### Goal of the exercise
Once the pictures have been removed, repeat the remainder of the records exactly.

### Exercise data
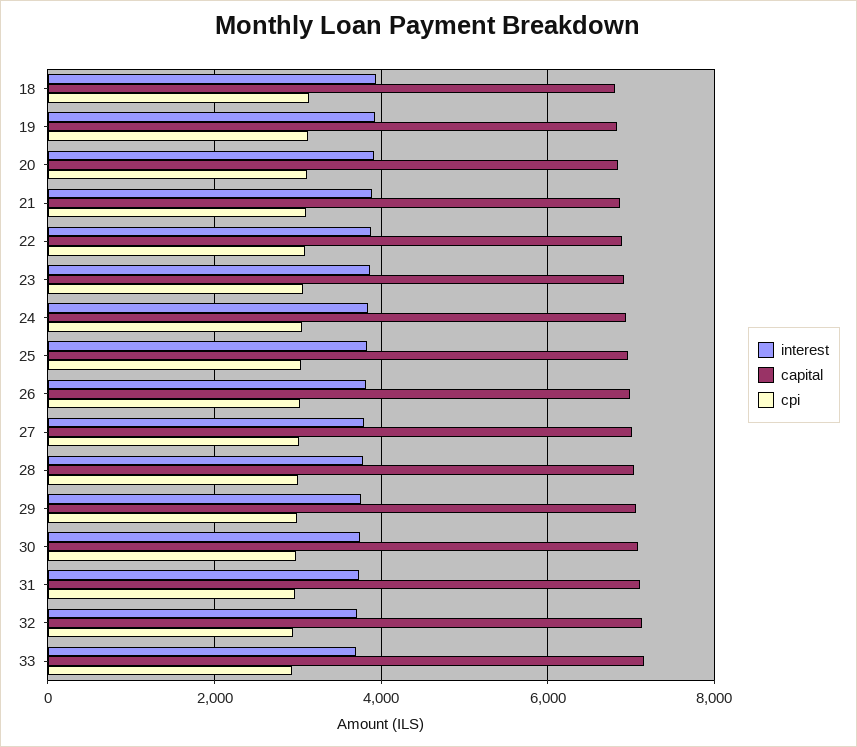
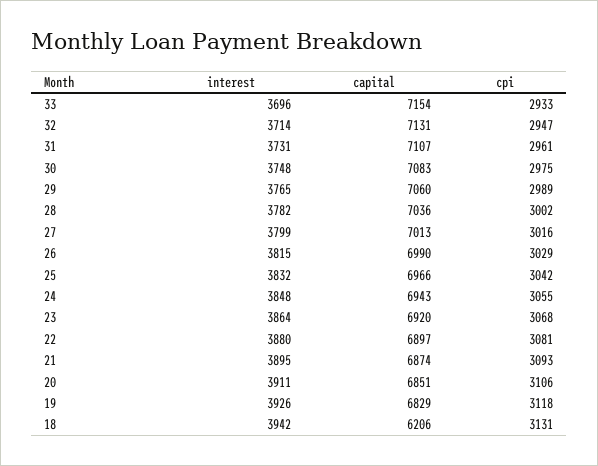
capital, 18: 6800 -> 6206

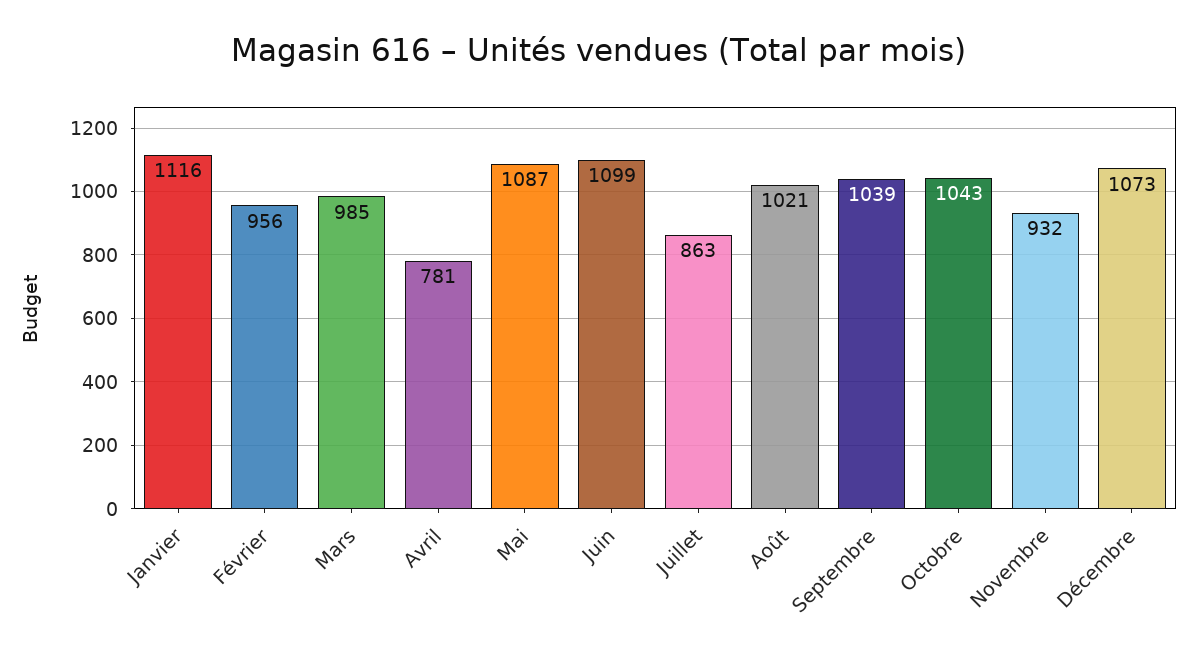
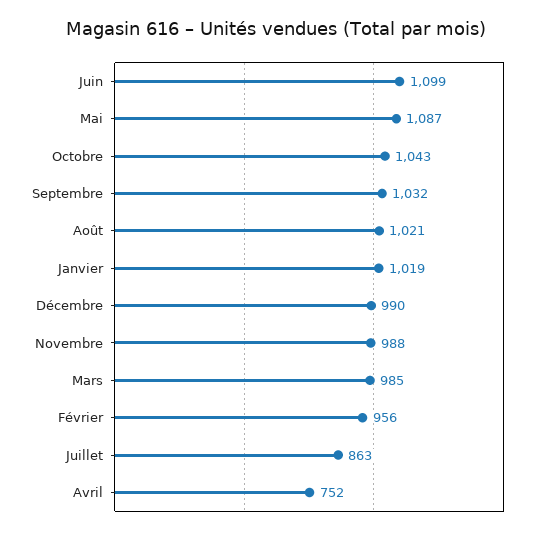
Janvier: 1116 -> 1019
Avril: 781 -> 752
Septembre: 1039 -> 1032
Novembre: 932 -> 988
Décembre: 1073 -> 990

### Task solution
capital, 18: 6800 -> 6206

Janvier: 1116 -> 1019
Avril: 781 -> 752
Septembre: 1039 -> 1032
Novembre: 932 -> 988
Décembre: 1073 -> 990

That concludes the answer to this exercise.